At lower doses, benign nodules tended to appear before malignant ones. At medium doses, the pattern reversed: malignant tumors took longer to develop, appearing at a median of 28 years versus 8 years for benign growths. The practical takeaway is that radiation-related nodules can show up many years or even decades after exposure, which is why doctors ask about your radiation history when evaluating a thyroid nodule.
Genetic Mutations That Fuel Growth
Some nodules grow because of acquired mutations in the DNA of individual thyroid cells. These aren’t inherited; they develop spontaneously over a lifetime. The most significant is the BRAF V600E mutation, found in roughly 45% of papillary thyroid cancers. This mutation is associated with more aggressive tumor behavior, including growth beyond the thyroid capsule, spread to lymph nodes, and higher rates of recurrence.
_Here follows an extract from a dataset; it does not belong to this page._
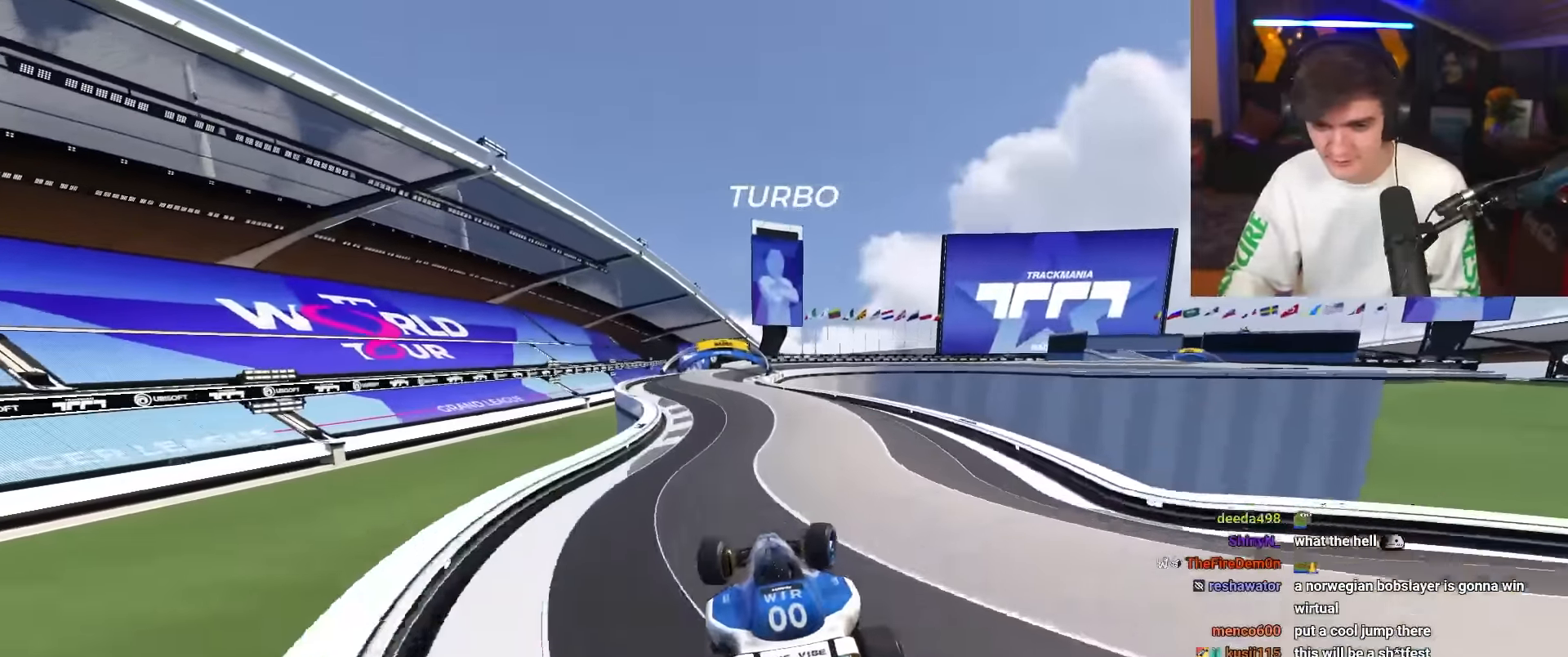
{"keys": ["up"], "events": [[266, "right", "up"], [416, "left", "down"], [500, "left", "up"]]}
Other mutations linked to nodule growth include RAS mutations, RET/PTC rearrangements, and PAX8/PPARγ gene fusions. Each of these disrupts normal cell growth controls in slightly different ways, but the common thread is that they give affected cells a proliferative advantage over their neighbors, allowing a single clone to expand into a detectable nodule. The specific mutation present can influence both how fast a nodule grows and whether it’s likely to be cancerous.
Age and Cumulative Exposure
Thyroid nodules become more common with every decade of life. A large Korean study of over 72,000 people found nodules on ultrasound in 34% of the overall population, rising to 55% in those over 70. Among centenarians, 74% had at least one nodule, with women affected more often than men (78% versus 58%). A U.S. study of more than 6,000 patients found that the average number of nodules one centimeter or larger increased from 1.55 in people aged 20 to 29 up to 2.21 in those 70 and older.
The accumulation reflects decades of exposure to all the growth signals described above: TSH stimulation, metabolic factors, hormonal influences, and random genetic mutations that pile up over time. However, aging doesn’t necessarily mean faster growth. A prospective study following nearly 1,000 patients with benign nodules for five years found that being 60 or older was actually associated with half the risk of nodule growth compared to being under 45.
Does Growth Mean Cancer?
A growing nodule understandably raises concerns about malignancy, but the relationship between size and cancer risk is not what most people expect. Research from a tertiary care center found that the highest cancer risk was actually in nodules under 2 centimeters, where 64.8% were malignant in their study population. For nodules 2 to 3 centimeters, the cancer rate dropped to 17.6%. At 3 to 4 centimeters it was 10.6%, and at 4 centimeters or larger, just 7%.
This means that a nodule getting bigger does not automatically increase the likelihood it’s cancerous. The relationship is nonlinear, with a threshold around 2 centimeters. Beyond that size, continued growth is more often driven by benign processes like fluid accumulation, cystic degeneration, or ongoing hormonal stimulation rather than malignant proliferation. Nodules found incidentally on PET scans are an exception: up to one-third of those turn out to be cancerous regardless of size, because the scan picks up metabolically active tissue.